*** Opening of Exercise data ***

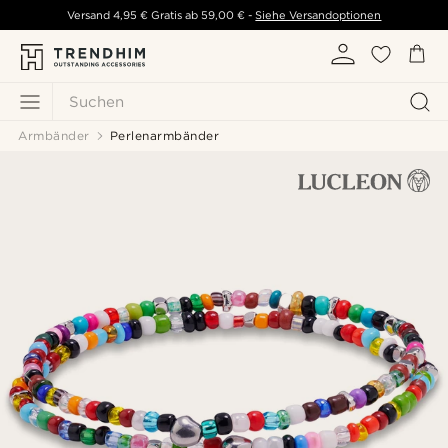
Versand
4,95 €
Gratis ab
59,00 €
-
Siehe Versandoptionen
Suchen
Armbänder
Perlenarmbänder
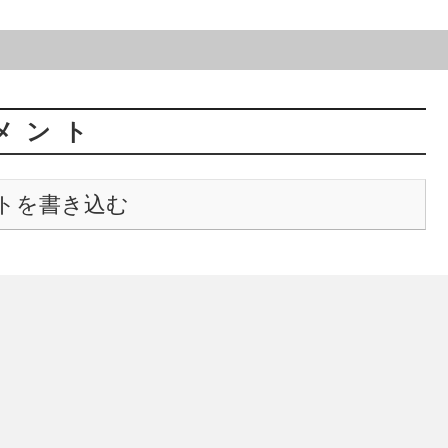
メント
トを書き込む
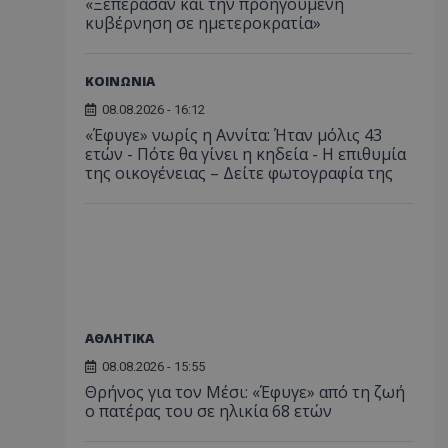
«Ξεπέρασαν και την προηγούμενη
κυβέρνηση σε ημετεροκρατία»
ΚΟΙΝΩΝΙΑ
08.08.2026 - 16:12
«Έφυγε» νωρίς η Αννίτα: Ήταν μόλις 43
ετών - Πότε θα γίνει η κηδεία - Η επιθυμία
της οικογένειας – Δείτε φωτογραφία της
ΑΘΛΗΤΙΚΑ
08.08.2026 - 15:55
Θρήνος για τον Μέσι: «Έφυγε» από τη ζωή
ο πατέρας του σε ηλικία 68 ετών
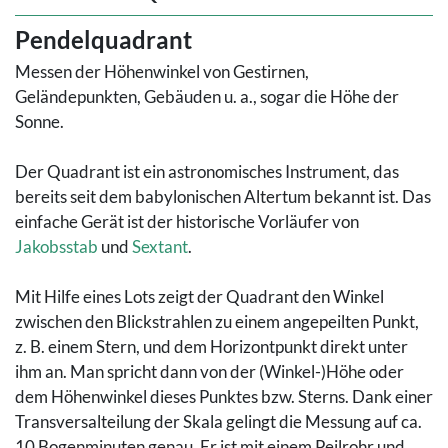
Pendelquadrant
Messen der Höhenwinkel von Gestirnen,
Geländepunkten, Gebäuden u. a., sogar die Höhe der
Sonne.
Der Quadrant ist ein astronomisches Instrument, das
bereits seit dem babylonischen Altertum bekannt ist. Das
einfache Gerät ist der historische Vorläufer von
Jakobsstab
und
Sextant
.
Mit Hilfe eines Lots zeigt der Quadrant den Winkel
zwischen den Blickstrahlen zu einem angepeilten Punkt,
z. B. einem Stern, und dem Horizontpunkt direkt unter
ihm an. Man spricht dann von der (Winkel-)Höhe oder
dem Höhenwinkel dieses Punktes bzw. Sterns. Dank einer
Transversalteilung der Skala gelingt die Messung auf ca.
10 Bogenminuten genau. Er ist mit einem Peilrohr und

*** Close of Exercise data ***
*** Opening of Exercise data ***

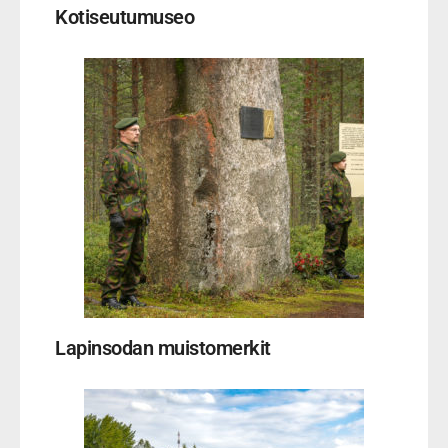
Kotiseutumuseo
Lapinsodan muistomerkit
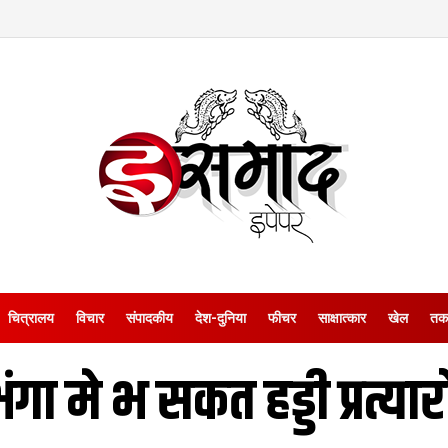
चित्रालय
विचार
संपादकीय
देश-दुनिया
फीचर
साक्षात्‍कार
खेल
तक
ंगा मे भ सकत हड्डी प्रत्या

*** Close of Exercise data ***

§ To-do item
Using the entries above, copy out all lines that contain the string "ετών".

§ Answer space
ετών - Πότε θα γίνει η κηδεία - Η επιθυμία
ο πατέρας του σε ηλικία 68 ετών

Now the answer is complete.